Instructions ::
A. Print the passage on end-of-life care costs word for word, from "Legally speaking, such" to "a loved one.".
B. Carry on the passage on end-of-life care costs from the point where it stops.

Quoted passage ::
=======
A patient is admitted in critical condition and placed on ventilator support. Doctors do everything possible to stabilise the patient, often using advanced and expensive medical equipment. Days turn into weeks as the patient remains in intensive care and on very expensive ventilator support.
Throughout this period, the patient’s family continues to bear the cost of treatment—costs that can run into several lakhs of rupees. Many families exhaust their savings, borrow heavily, or sell assets in the hope that their loved one might recover.
Eventually, doctors may conclude that the patient’s condition is irreversible. At that point, the family is informed that there is no realistic possibility of recovery and that they must decide whether to withdraw life support.
Legally speaking, such decisions can amount to passive euthanasia when made in accordance with medical advice. Yet by that stage, the financial damage is often already done. Families may find themselves burdened with crushing debts even as they cope with the emotional trauma of losing a loved one.
NEED FOR JUDICIAL AND POLICY INTERVENTION
This raises an important question: how can the courts help address the broader social consequences of end-of-life medical decisions?
=======
Extracted entries ::
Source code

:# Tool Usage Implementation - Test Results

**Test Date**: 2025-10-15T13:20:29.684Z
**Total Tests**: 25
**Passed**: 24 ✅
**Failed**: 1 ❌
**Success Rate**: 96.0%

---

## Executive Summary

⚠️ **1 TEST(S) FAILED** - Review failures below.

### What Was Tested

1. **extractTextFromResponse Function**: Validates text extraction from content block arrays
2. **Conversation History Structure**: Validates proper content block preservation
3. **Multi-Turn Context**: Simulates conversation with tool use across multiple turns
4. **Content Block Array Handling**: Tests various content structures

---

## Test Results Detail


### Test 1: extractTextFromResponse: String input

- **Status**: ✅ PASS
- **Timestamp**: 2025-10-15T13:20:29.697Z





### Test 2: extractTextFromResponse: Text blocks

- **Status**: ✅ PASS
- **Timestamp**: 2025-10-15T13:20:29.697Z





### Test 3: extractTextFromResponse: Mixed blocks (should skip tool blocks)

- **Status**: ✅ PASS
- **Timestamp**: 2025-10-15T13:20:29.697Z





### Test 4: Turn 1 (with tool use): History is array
=======
Results ::
A.
Legally speaking, such decisions can amount to passive euthanasia when made in accordance with medical advice. Yet by that stage, the financial damage is often already done. Families may find themselves burdened with crushing debts even as they cope with the emotional trauma of losing a loved one.

B.
One possibility is for the judiciary to further streamline the process of withdrawing futile medical treatment. The current system of medical boards and magistrate oversight is designed to prevent misuse, but in practice it can sometimes delay decisions that are medically inevitable.
Courts could encourage the development of clearer hospital protocols that allow earlier identification of cases where recovery is virtually impossible. Such mechanisms would enable families to make informed decisions before financial burdens spiral out of control.
Another area where judicial intervention could be valuable is in promoting greater awareness and acceptance of advance directives. Simplifying the procedure for creating living wills and ensuring that hospitals recognise them without unnecessary bureaucracy would empower patients to make their own choices in advance.
The judiciary could also play a role in encouraging governments to establish financial safeguards for families facing prolonged critical care. Public health insurance schemes could be expanded to cover end-of-life care, ensuring that families are not forced into financial ruin while waiting for an inevitable medical outcome.
A QUESTION OF COMPASSION
At the heart of the euthanasia debate lies a delicate balance. On one hand, the law must guard against abuse and ensure that no life is taken prematurely or without proper consent. On the other hand, it must recognise the profound suffering that can accompany certain medical conditions.
The challenge for courts is to create a framework that is both cautious and compassionate. Too many restrictions can prolong needless suffering; too few safeguards can open the door to exploitation.
India’s current legal approach—permitting passive euthanasia under strict procedural oversight—attempts to navigate this difficult terrain. The recent ruling in the Harish Rana case reaffirms that the right to dignity does not disappear when a person loses consciousness or the ability to speak.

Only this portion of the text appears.